II. Data Web Scraping on Google App Store

source:https://play.google.com/store/apps/top

In this web scraping project, the item structure is listed in the following table:

Top Charting	Category	Company	App Name
Username	Date	Rating	Review

where Top Charting is categorical variable which includes Top Free in Android Apps, Top Paid in Android Apps, Top Grossing Android Apps, Top Free Games, Top Paid Games, Top Grossing Games

And in the source page, there are 3 layers for scraping. I first use the basic parse function to parse the source page. Then through the "See More" button to get the next page which locates the right upper corner in the screenshots. Then through the picture of each apps I finally get the target pages to get the reviews of users.

Source Code: Scrapy spider.py

Word Clouds

Finally I got 8972 reviews from these apps. To show which words have more importance, I plot 3 WordCloud from 3 Top-Charting categories: Top Free in Android Apps, Top Paid in Android, Top Grossing Games.

Free Apps in Android

Top Free Apps in Android

Top Paid Apps in Android

Grossing Games

From these 3 WordCloud graphs, we can find that "game", "money", "work" and other words are important words. If I was an application developer, I might find the direction of my next app on these words.

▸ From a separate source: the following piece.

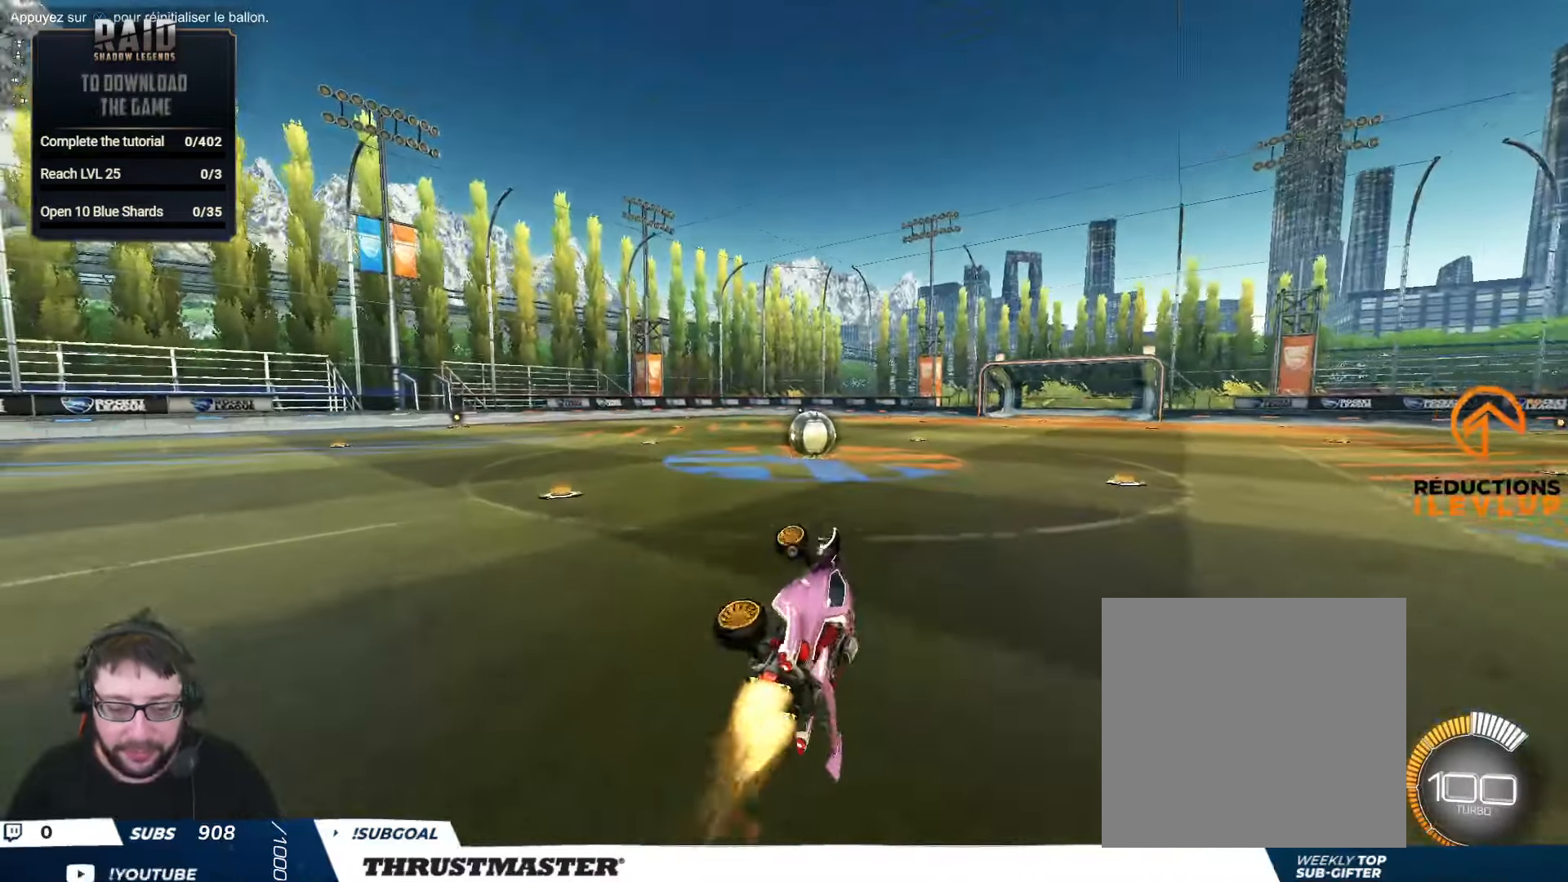
{"buttons": ["R2"], "left_stick": "center", "right_stick": "center", "events": [[17, "Y", "up"], [117, "L2", "up"], [134, "left_stick", "center"], [267, "B", "up"]]}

III. Recommendation System

Natural Language Processing is one of the most important topics in Machine Learning problem. There are several choices about algorithms to detect words such as term frequency-inverse document frequency(TF-IDF), LDA and LSI. What I used in this project is "doc2vec" algorithm which was developed by Google geeks in 2013 and free in "genism" library in Python.

This algorithm can transfer text to numeric vector. Then I use cosine similarity to calculate the similarity between the input vector and every vector in the dataset to find the most similar reviews.

First we can have a test. Try to find top 3 single words in all reviews which is similar to "game" and "great" but different from "bad".

Results

The result is "app", "job" and "love" with their similarity. Looks not bad! Word "app" is quite similar to "game" in this dataset and "love" means positive attitude which is opposite to "bad".

Then I write a input "great puzzle game!" After calculating the best similarity, the algorithm generates the following review.

´(Review-6784, Similarity:0.8765): The game is very fun, but the amount of little bugs in the game bothers me; tricks wont register or multiplier decides to not go up. I love the game but just wish it would run smooth, especially after its been out this long

App name is: Block! Hexa Puzzle , and the similarity is equal to: 0.7963.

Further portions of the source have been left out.